To-do item:
Copy out the full listing below as it stands, with its pictures left behind.

◇ ◇ ◇ ◇

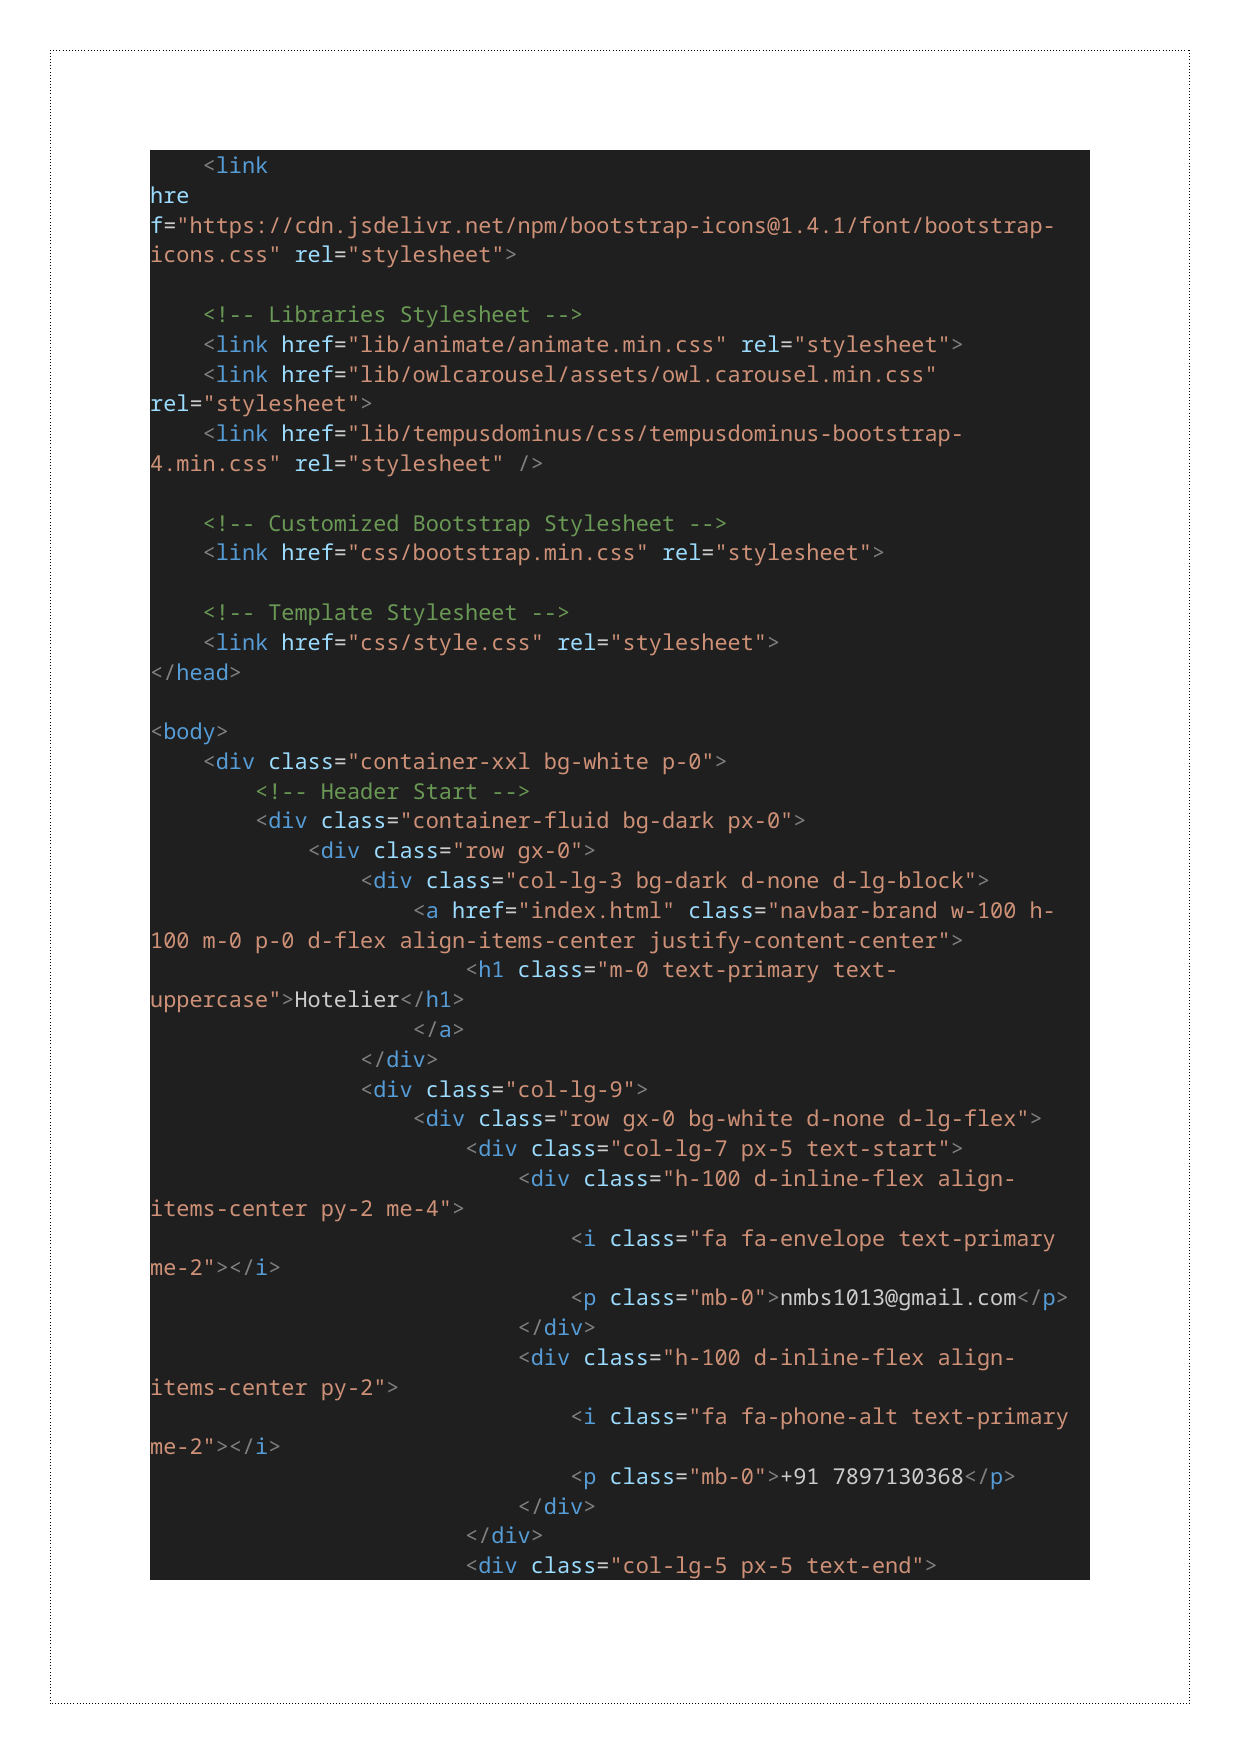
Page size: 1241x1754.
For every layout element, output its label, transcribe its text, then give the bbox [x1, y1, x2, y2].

text <i class="fa fa-phone-alt text-primary me-2"></i> [150, 1401, 1090, 1461]
text <link href="lib/owlcarousel/assets/owl.carousel.min.css" rel="stylesheet"> [150, 358, 1090, 418]
text <p class="mb-0">+91 7897130368</p> [150, 1461, 1090, 1491]
text </head> [150, 656, 1090, 686]
text </div> [150, 1491, 1090, 1520]
text <a href="index.html" class="navbar-brand w-100 h-100 m-0 p-0 d-flex align-items-center justify-content-center"> [150, 895, 1090, 954]
text <link href="lib/tempusdominus/css/tempusdominus-bootstrap-4.min.css" rel="stylesheet" /> [150, 418, 1090, 478]
text <div class="h-100 d-inline-flex align-items-center py-2 me-4"> [150, 1163, 1090, 1222]
text <!-- Template Stylesheet --> [150, 597, 1090, 627]
text <h1 class="m-0 text-primary text-uppercase">Hotelier</h1> [150, 954, 1090, 1014]
text <!-- Header Start --> [150, 776, 1090, 805]
text <link href="css/style.css" rel="stylesheet"> [150, 627, 1090, 656]
text <p class="mb-0">nmbs1013@gmail.com</p> [150, 1282, 1090, 1312]
text <i class="fa fa-envelope text-primary me-2"></i> [150, 1222, 1090, 1282]
text <div class="col-lg-7 px-5 text-start"> [150, 1133, 1090, 1163]
text <!-- Customized Bootstrap Stylesheet --> [150, 507, 1090, 537]
text </a> [150, 1014, 1090, 1044]
text <div class="row gx-0"> [150, 835, 1090, 865]
text <div class="row gx-0 bg-white d-none d-lg-flex"> [150, 1103, 1090, 1133]
text <div class="container-fluid bg-dark px-0"> [150, 805, 1090, 835]
text </div> [150, 1044, 1090, 1073]
text <body> [150, 716, 1090, 746]
text <link href="css/bootstrap.min.css" rel="stylesheet"> [150, 537, 1090, 567]
text <div class="container-xxl bg-white p-0"> [150, 746, 1090, 776]
text <div class="col-lg-5 px-5 text-end"> [150, 1550, 1090, 1580]
text <div class="h-100 d-inline-flex align-items-center py-2"> [150, 1342, 1090, 1401]
text <!-- Libraries Stylesheet --> [150, 299, 1090, 329]
text <link href="https://cdn.jsdelivr.net/npm/bootstrap-icons@1.4.1/font/bootstrap-icons.css" rel="stylesheet"> [150, 150, 1090, 269]
text </div> [150, 1520, 1090, 1550]
text <div class="col-lg-9"> [150, 1073, 1090, 1103]
text </div> [150, 1312, 1090, 1342]
text <div class="col-lg-3 bg-dark d-none d-lg-block"> [150, 865, 1090, 895]
text <link href="lib/animate/animate.min.css" rel="stylesheet"> [150, 329, 1090, 358]
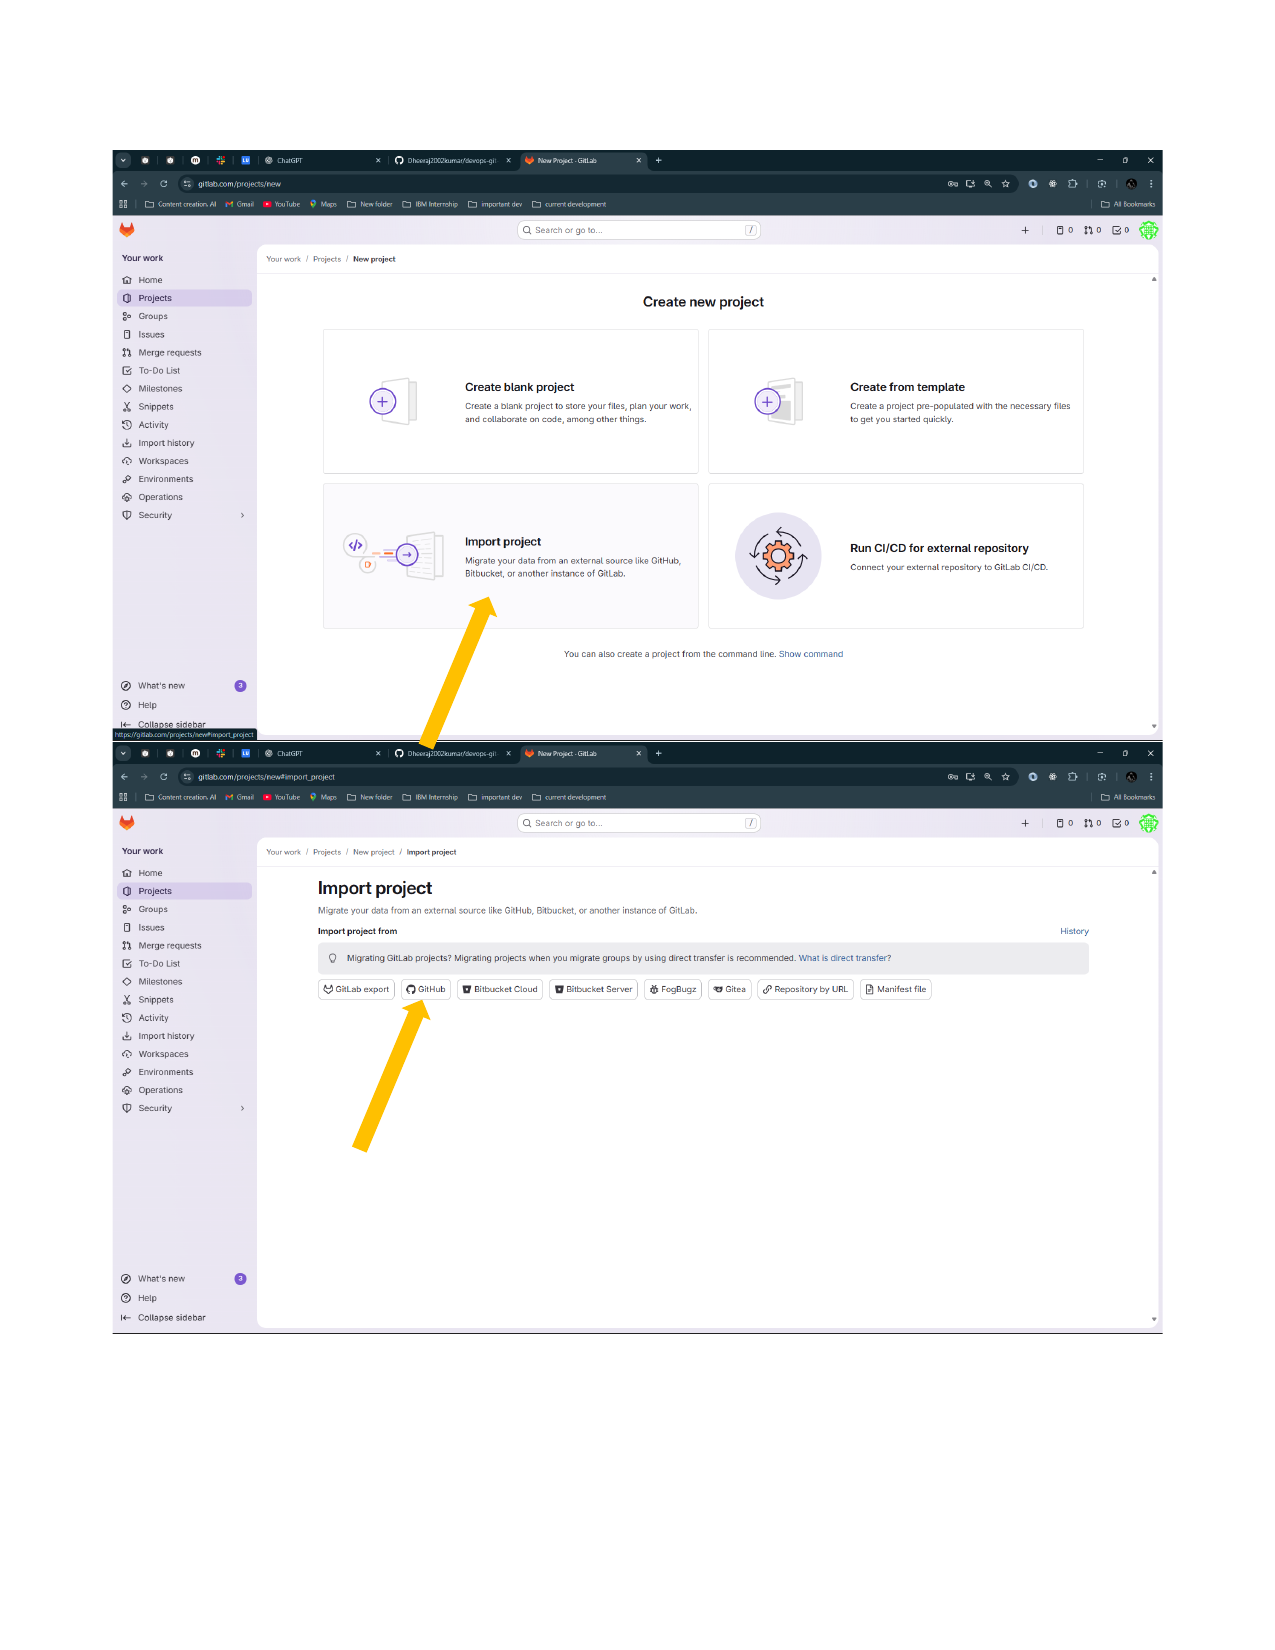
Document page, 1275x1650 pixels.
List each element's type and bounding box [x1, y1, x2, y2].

picture [112, 150, 1163, 741]
picture [112, 742, 1163, 1334]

◇ ◇ ◇ ◇

Task result:
Page size: 1241x1754.
For every layout element, output its label, transcribe its text, then give the bbox [x1, y1, x2, y2].

text <i class="fa fa-phone-alt text-primary me-2"></i> [150, 1401, 1090, 1461]
text <link href="lib/owlcarousel/assets/owl.carousel.min.css" rel="stylesheet"> [150, 358, 1090, 418]
text <p class="mb-0">+91 7897130368</p> [150, 1461, 1090, 1491]
text </head> [150, 656, 1090, 686]
text </div> [150, 1491, 1090, 1520]
text <a href="index.html" class="navbar-brand w-100 h-100 m-0 p-0 d-flex align-items-center justify-content-center"> [150, 895, 1090, 954]
text <link href="lib/tempusdominus/css/tempusdominus-bootstrap-4.min.css" rel="stylesheet" /> [150, 418, 1090, 478]
text <div class="h-100 d-inline-flex align-items-center py-2 me-4"> [150, 1163, 1090, 1222]
text <!-- Template Stylesheet --> [150, 597, 1090, 627]
text <h1 class="m-0 text-primary text-uppercase">Hotelier</h1> [150, 954, 1090, 1014]
text <!-- Header Start --> [150, 776, 1090, 805]
text <link href="css/style.css" rel="stylesheet"> [150, 627, 1090, 656]
text <p class="mb-0">nmbs1013@gmail.com</p> [150, 1282, 1090, 1312]
text <i class="fa fa-envelope text-primary me-2"></i> [150, 1222, 1090, 1282]
text <div class="col-lg-7 px-5 text-start"> [150, 1133, 1090, 1163]
text <!-- Customized Bootstrap Stylesheet --> [150, 507, 1090, 537]
text </a> [150, 1014, 1090, 1044]
text <div class="row gx-0"> [150, 835, 1090, 865]
text <div class="row gx-0 bg-white d-none d-lg-flex"> [150, 1103, 1090, 1133]
text <div class="container-fluid bg-dark px-0"> [150, 805, 1090, 835]
text </div> [150, 1044, 1090, 1073]
text <body> [150, 716, 1090, 746]
text <link href="css/bootstrap.min.css" rel="stylesheet"> [150, 537, 1090, 567]
text <div class="container-xxl bg-white p-0"> [150, 746, 1090, 776]
text <div class="col-lg-5 px-5 text-end"> [150, 1550, 1090, 1580]
text <div class="h-100 d-inline-flex align-items-center py-2"> [150, 1342, 1090, 1401]
text <!-- Libraries Stylesheet --> [150, 299, 1090, 329]
text <link href="https://cdn.jsdelivr.net/npm/bootstrap-icons@1.4.1/font/bootstrap-icons.css" rel="stylesheet"> [150, 150, 1090, 269]
text </div> [150, 1520, 1090, 1550]
text <div class="col-lg-9"> [150, 1073, 1090, 1103]
text </div> [150, 1312, 1090, 1342]
text <div class="col-lg-3 bg-dark d-none d-lg-block"> [150, 865, 1090, 895]
text <link href="lib/animate/animate.min.css" rel="stylesheet"> [150, 329, 1090, 358]
Document page, 1275x1650 pixels.
List each element's type and bounding box [x1, y1, x2, y2].

picture [112, 150, 1163, 741]
picture [112, 742, 1163, 1334]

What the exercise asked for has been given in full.